**TASK DETAILS**: Under paragraph (1) of the auditor passage below, in what circumstances must a company appoint an auditor? List every one.

**SUPPLIED PASSAGE**:

§ §

Appointment of auditors and their functions
113 Appointment
and removal of auditors[300]
(1) A company must appoint
an auditor to examine and report in accordance with this Law upon its accounts
if –
(a) it is
a public company;
(b) its
articles so require; or
(c) a
resolution of the company in general meeting so requires.
(1A) A company of a class specified in
an Order made by the Minister may disapply the requirement imposed by paragraph (1)
in relation to a financial period of the company by a resolution
passed before the date by which the actions mentioned in Article 105(6)
are required by Article 105(7) to be taken in relation to the accounts of
the company for that financial period.[301]
(1B) A resolution under paragraph (1A)
must be passed by all members of the company entitled to vote in general
meeting.[302]
(1C) A resolution under paragraph (1A)
is rescinded once the company has received requests for its rescission
from –
(a) members
holding not less than 10 per cent in nominal value of the issued
share capital (or any class of such share capital) of the company, or (if the
company is a no par value company) not less than 10 per cent of the
number of the company’s issued shares (or any class of issued shares),
excluding any shares held as treasury shares; or
(b) if
the company does not have share capital, members whose liability as members is
in the aggregate not less than 10 per cent of the total liability of
all members of the company (or any class of members).[303]
(1D) The rescission by paragraph (1C)
of a resolution under paragraph (1A) in relation to a financial period has
effect only if the requests required by paragraph (1C) have been received
before the end of the period of 3 months beginning with the date on which
the resolution was passed.[304]
(1E) Where a resolution under paragraph (1A)

§ §

(Extracted records)
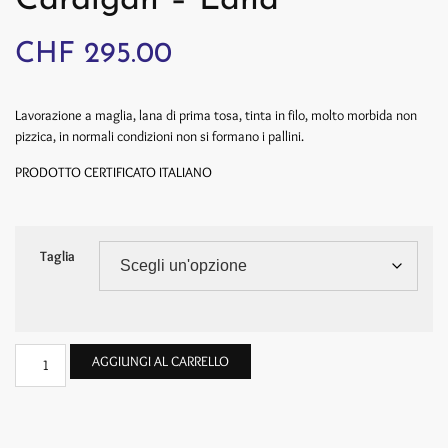
Cardigan – Lana
CHF
295.00
Lavorazione a maglia, lana di prima tosa, tinta in filo, molto morbida non
pizzica, in normali condizioni non si formano i pallini.
PRODOTTO CERTIFICATO ITALIANO
Taglia
AGGIUNGI AL CARRELLO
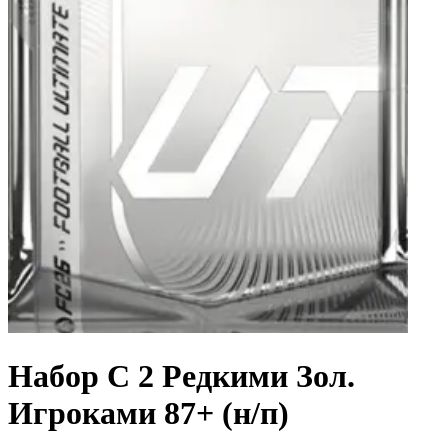
Набор С 2 Редкими Зол.
Игроками 87+ (н/п)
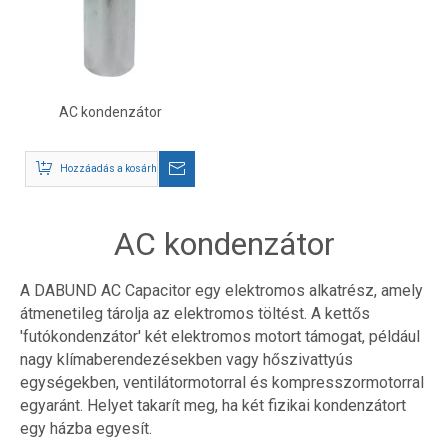
AC kondenzátor
Hozzáadás a kosárhoz
AC kondenzátor
A DABUND AC Capacitor egy elektromos alkatrész, amely
átmenetileg tárolja az elektromos töltést. A kettős
'futókondenzátor' két elektromos motort támogat, például
nagy klímaberendezésekben vagy hőszivattyús
egységekben, ventilátormotorral és kompresszormotorral
egyaránt. Helyet takarít meg, ha két fizikai kondenzátort
egy házba egyesít
.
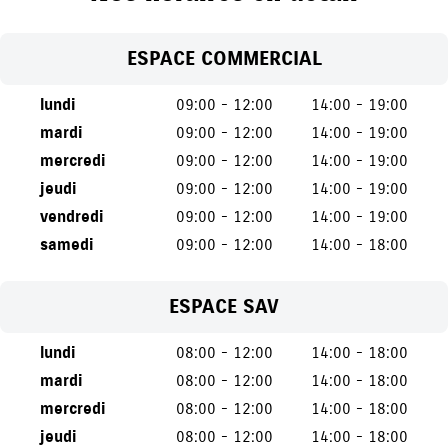
ESPACE COMMERCIAL
lundi
09:00 - 12:00
14:00 - 19:00
mardi
09:00 - 12:00
14:00 - 19:00
mercredi
09:00 - 12:00
14:00 - 19:00
jeudi
09:00 - 12:00
14:00 - 19:00
vendredi
09:00 - 12:00
14:00 - 19:00
samedi
09:00 - 12:00
14:00 - 18:00
ESPACE SAV
lundi
08:00 - 12:00
14:00 - 18:00
mardi
08:00 - 12:00
14:00 - 18:00
mercredi
08:00 - 12:00
14:00 - 18:00
jeudi
08:00 - 12:00
14:00 - 18:00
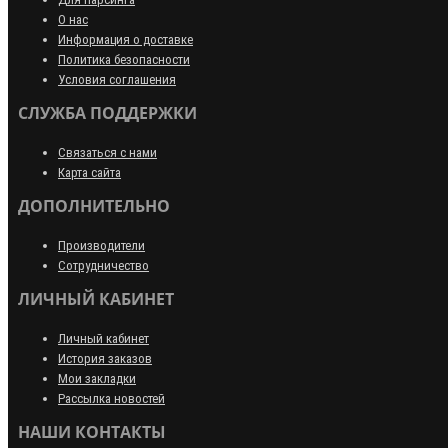
О нас
Информация о доставке
Политика безопасности
Условия соглашения
СЛУЖБА ПОДДЕРЖКИ
Связаться с нами
Карта сайта
ДОПОЛНИТЕЛЬНО
Производители
Сотрудничество
ЛИЧНЫЙ КАБИНЕТ
Личный кабинет
История заказов
Мои закладки
Рассылка новостей
НАШИ КОНТАКТЫ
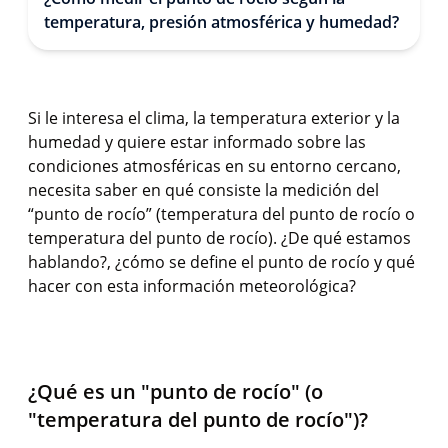
temperatura, presión atmosférica y humedad?
Si le interesa el clima, la temperatura exterior y la
humedad y quiere estar informado sobre las
condiciones atmosféricas en su entorno cercano,
necesita saber en qué consiste la medición del
“punto de rocío” (temperatura del punto de rocío o
temperatura del punto de rocío). ¿De qué estamos
hablando?, ¿cómo se define el punto de rocío y qué
hacer con esta información meteorológica?
¿Qué es un "punto de rocío" (o
"temperatura del punto de rocío")?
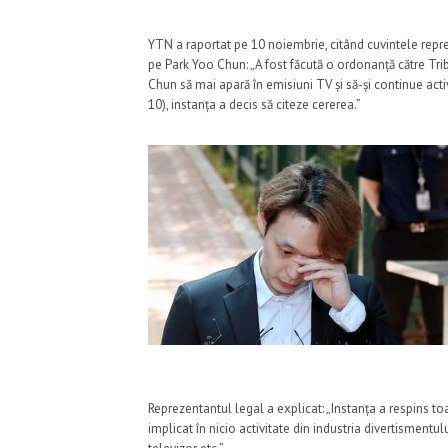
YTN a raportat pe 10 noiembrie, citând cuvintele repr
pe Park Yoo Chun: „A fost făcută o ordonanță către Trib
Chun să mai apară în emisiuni TV și să-și continue activi
10), instanța a decis să citeze cererea.”
Reprezentantul legal a explicat: „Instanța a respins toa
implicat în nicio activitate din industria divertismentul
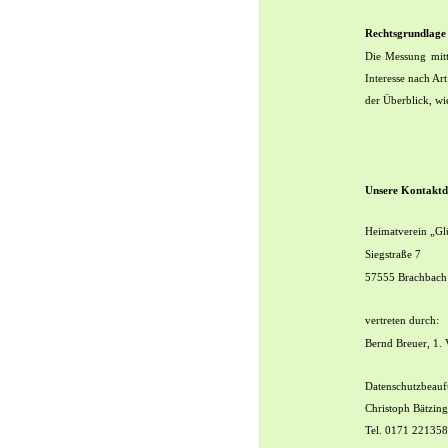
Rechtsgrundlage 
Die Messung mit
Interesse nach Ar
der Überblick, wi
Unsere Kontaktd
Heimatverein „Gl
Siegstraße 7
57555 Brachbach
vertreten durch:
Bernd Breuer, 1. 
Datenschutzbeauft
Christoph Bätzing
Tel. 0171 22135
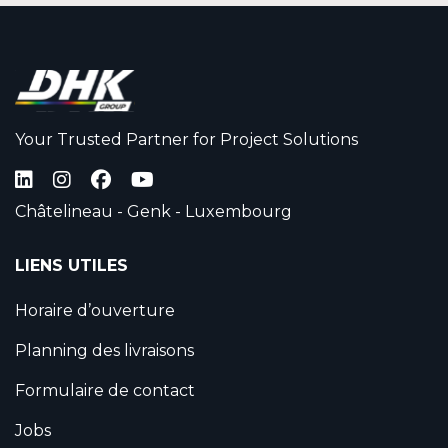
Your Trusted Partner for Project Solutions
Châtelineau - Genk - Luxembourg
LIENS UTILES
Horaire d’ouverture
Planning des livraisons
Formulaire de contact
Jobs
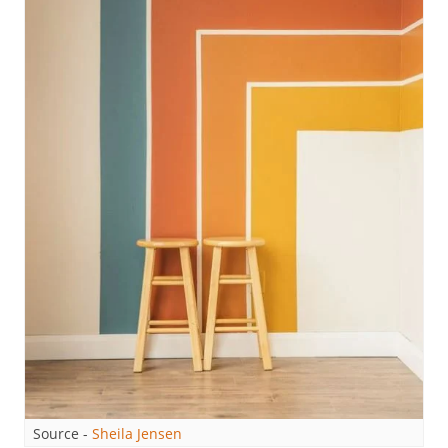
Source -
Sheila Jensen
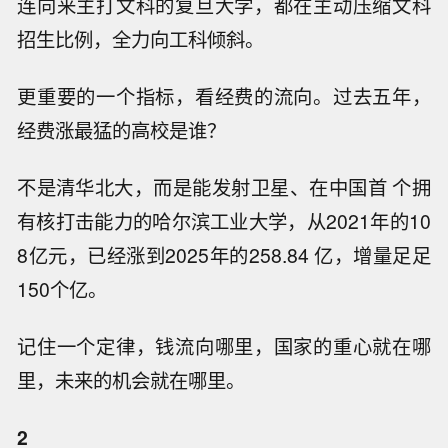
连向来主打文科的复旦大学，都在主动压缩文科
招生比例，全力向工科倾斜。
更重要的一个指标，看经费的流向。过去五年，
经费涨最猛的高校是谁？
不是清华北大，而是能发射卫星、在中国首 个拥
有核打击能力的哈尔滨工业大学，从2021年的10
8亿元，已经涨到2025年的258.84 亿，增量足足
150个亿。
记住一个定律，钱流向哪里，国家的重心就在哪
里，未来的机会就在哪里。
2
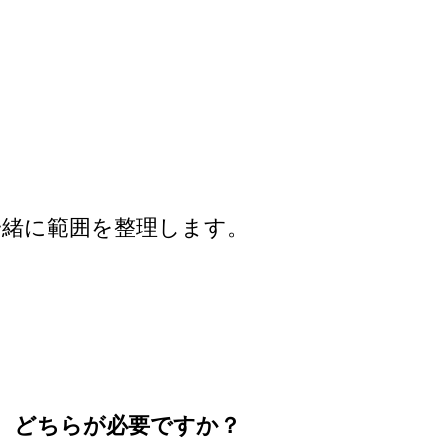
一緒に範囲を整理します。
、どちらが必要ですか？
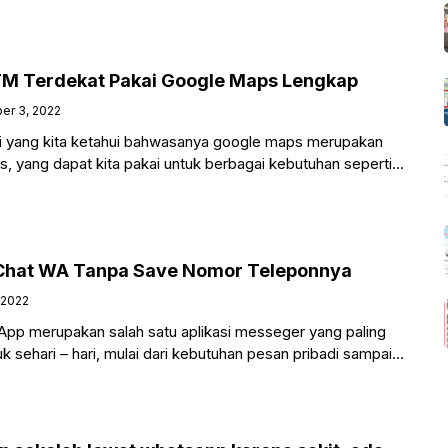
ncari
M Terdekat Pakai Google Maps Lengkap
er 3, 2022
i yang kita ketahui bahwasanya google maps merupakan
tis, yang dapat kita pakai untuk berbagai kebutuhan seperti
Chat WA Tanpa Save Nomor Teleponnya
 2022
p merupakan salah satu aplikasi messeger yang paling
k sehari – hari, mulai dari kebutuhan pesan pribadi sampai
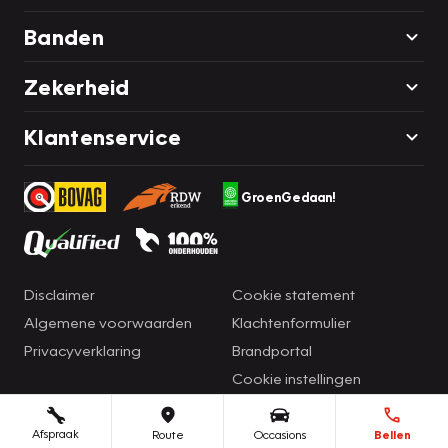
Banden
Zekerheid
Klantenservice
GroenGedaan!
Disclaimer
Cookie statement
Algemene voorwaarden
Klachtenformulier
Privacyverklaring
Brandportal
Cookie instellingen
Afspraak
Route
Occasions
Bellen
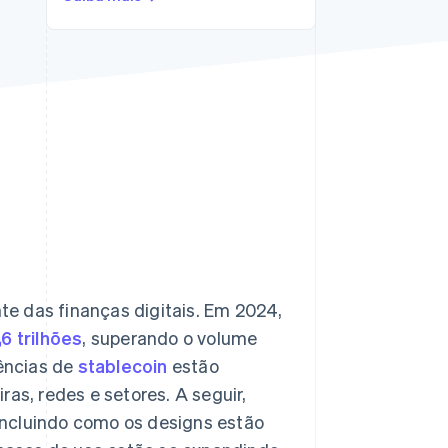
Stripe Sessions 2026
Veja como a Stripe está
construindo a
infraestrutura
econômica da IA.
Assista agora
e das finanças digitais. Em 2024,
,6 trilhões
, superando o volume
ências de
stablecoin
estão
as, redes e setores. A seguir,
incluindo como os designs estão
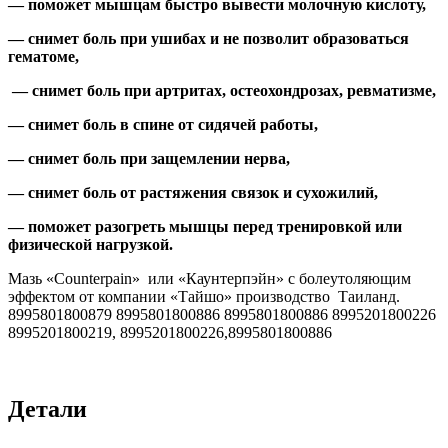
— поможет мышцам быстро вывести молочную кислоту,
— снимет боль при ушибах и не позволит образоваться
гематоме,
— снимет боль при артритах, остеохондрозах, ревматизме,
— снимет боль в спине от сидячей работы,
— снимет боль при защемлении нерва,
— снимет боль от растяжения связок и сухожилий,
— поможет разогреть мышцы перед тренировкой или
физической нагрузкой.
Мазь «Counterpain» или «Каунтерпэйн» с болеутоляющим
эффектом от компании «Тайшо» производство Таиланд.
8995801800879 8995801800886 8995801800886 8995201800226
8995201800219, 8995201800226,8995801800886
Детали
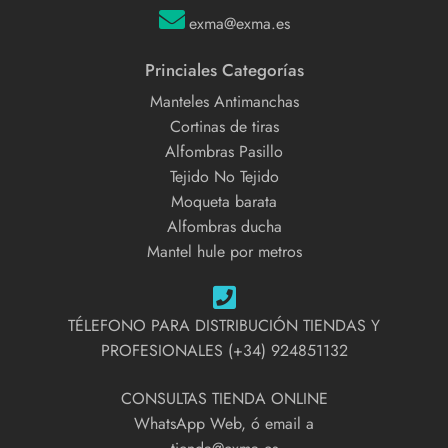
exma@exma.es
Princiales Categorías
Manteles Antimanchas
Cortinas de tiras
Alfombras Pasillo
Tejido No Tejido
Moqueta barata
Alfombras ducha
Mantel hule por metros
TÉLEFONO PARA DISTRIBUCIÓN TIENDAS Y
PROFESIONALES (+34) 924851132
CONSULTAS TIENDA ONLINE
WhatsApp Web, ó email a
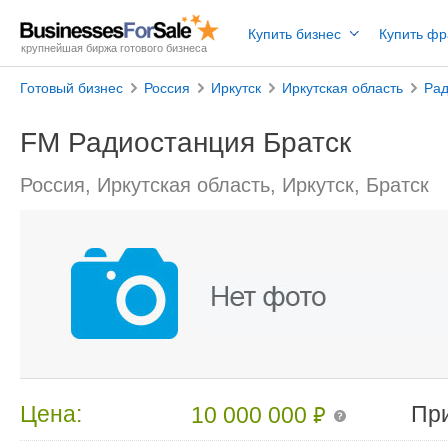
Купить бизнес
Купить ф
крупнейшая биржа готового бизнеса
Готовый бизнес
Россия
Иркутск
Иркутская область
Ра
FM Радиостанция Братск
Россия, Иркутская область, Иркутск, Братск
₽
Цена:
Пр
10 000 000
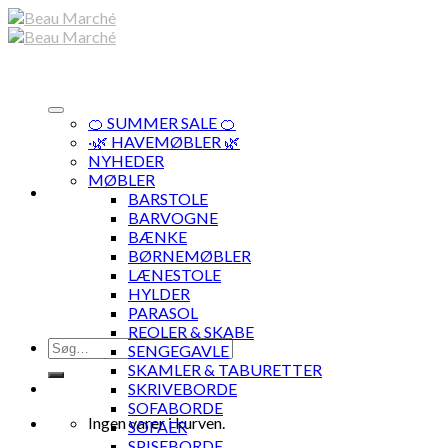
Skip
to
content
🍊 SUMMER SALE 🍊
·🌿 HAVEMØBLER 🌿
NYHEDER
MØBLER
BARSTOLE
BARVOGNE
BÆNKE
BØRNEMØBLER
LÆNESTOLE
HYLDER
PARASOL
REOLER & SKABE
Søg
SENGEGAVLE
efter:
SKAMLER & TABURETTER
SKRIVEBORDE
SOFABORDE
Ingen varer i kurven.
SOFAER
SPISEBORDE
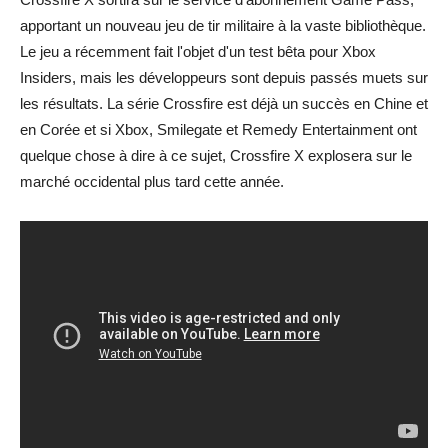
apportant un nouveau jeu de tir militaire à la vaste bibliothèque.
Le jeu a récemment fait l'objet d'un test bêta pour Xbox
Insiders, mais les développeurs sont depuis passés muets sur
les résultats. La série Crossfire est déjà un succès en Chine et
en Corée et si Xbox, Smilegate et Remedy Entertainment ont
quelque chose à dire à ce sujet, Crossfire X explosera sur le
marché occidental plus tard cette année.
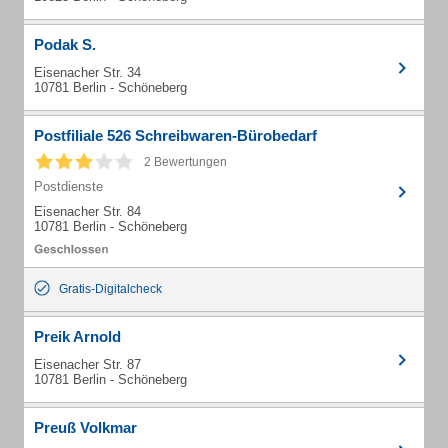
Podak S.
Eisenacher Str. 34
10781 Berlin - Schöneberg
Postfiliale 526 Schreibwaren-Bürobedarf
2 Bewertungen
Postdienste
Eisenacher Str. 84
10781 Berlin - Schöneberg
Gratis-Digitalcheck
Preik Arnold
Eisenacher Str. 87
10781 Berlin - Schöneberg
Preuß Volkmar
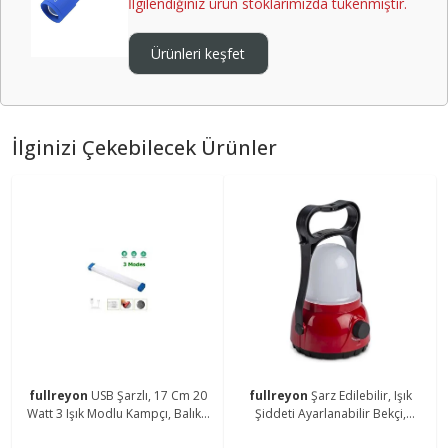
İlgilendiğiniz ürün stoklarımızda tükenmiştir.
Ürünleri keşfet
İlginizi Çekebilecek Ürünler
fullreyon
USB Şarzlı, 17 Cm 20
fullreyon
Şarz Edilebilir, Işık
Watt 3 Işık Modlu Kampçı, Balıkçı
Şiddeti Ayarlanabilir Bekçi,
Feneri, Dolap İçi, Tezgah Altı
Çoban, Kampçı, Balıkçı Feneri Askı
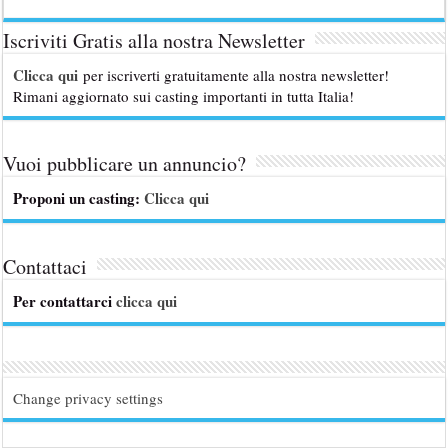
Iscriviti Gratis alla nostra Newsletter
Clicca qui
per iscriverti gratuitamente alla nostra newsletter!
Rimani aggiornato sui casting importanti in tutta Italia!
Vuoi pubblicare un annuncio?
Proponi un casting:
Clicca qui
Contattaci
Per contattarci
clicca qui
Change privacy settings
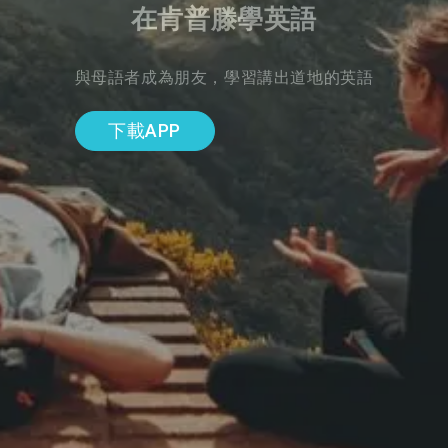
在肯普滕學英語
與母語者成為朋友，學習講出道地的英語
下載APP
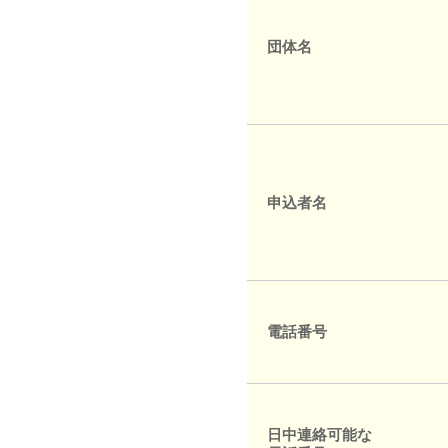
団体名
申込者名
電話番号
日中連絡可能な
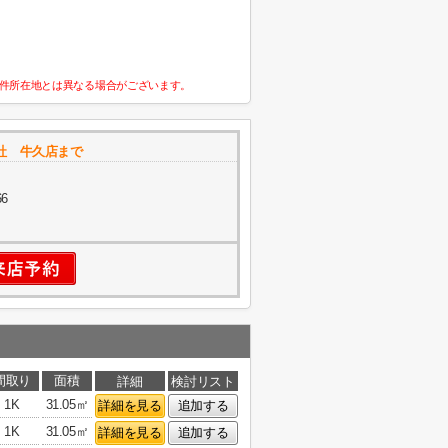
件所在地とは異なる場合がございます。
社 牛久店まで
6
間取り
面積
詳細
検討リスト
1K
31.05㎡
詳細を見る
追加する
1K
31.05㎡
詳細を見る
追加する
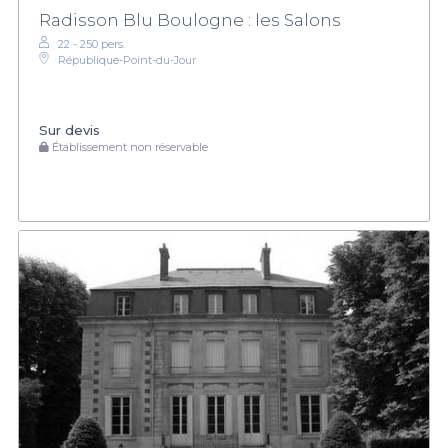
Radisson Blu Boulogne : les Salons
22 - 250 pers.
République-Point-du-Jour
Sur devis
Établissement non réservable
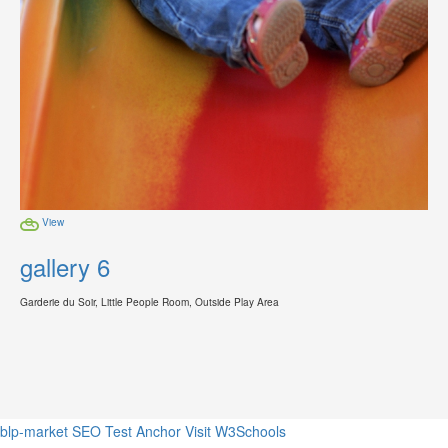
View
gallery 6
Garderie du Soir, Little People Room, Outside Play Area
blp-market
SEO Test Anchor
Visit W3Schools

§ §

**ANSWER BOX**:
- The company is a public company.
- The company's articles require it.
- A resolution of the company in general meeting requires it.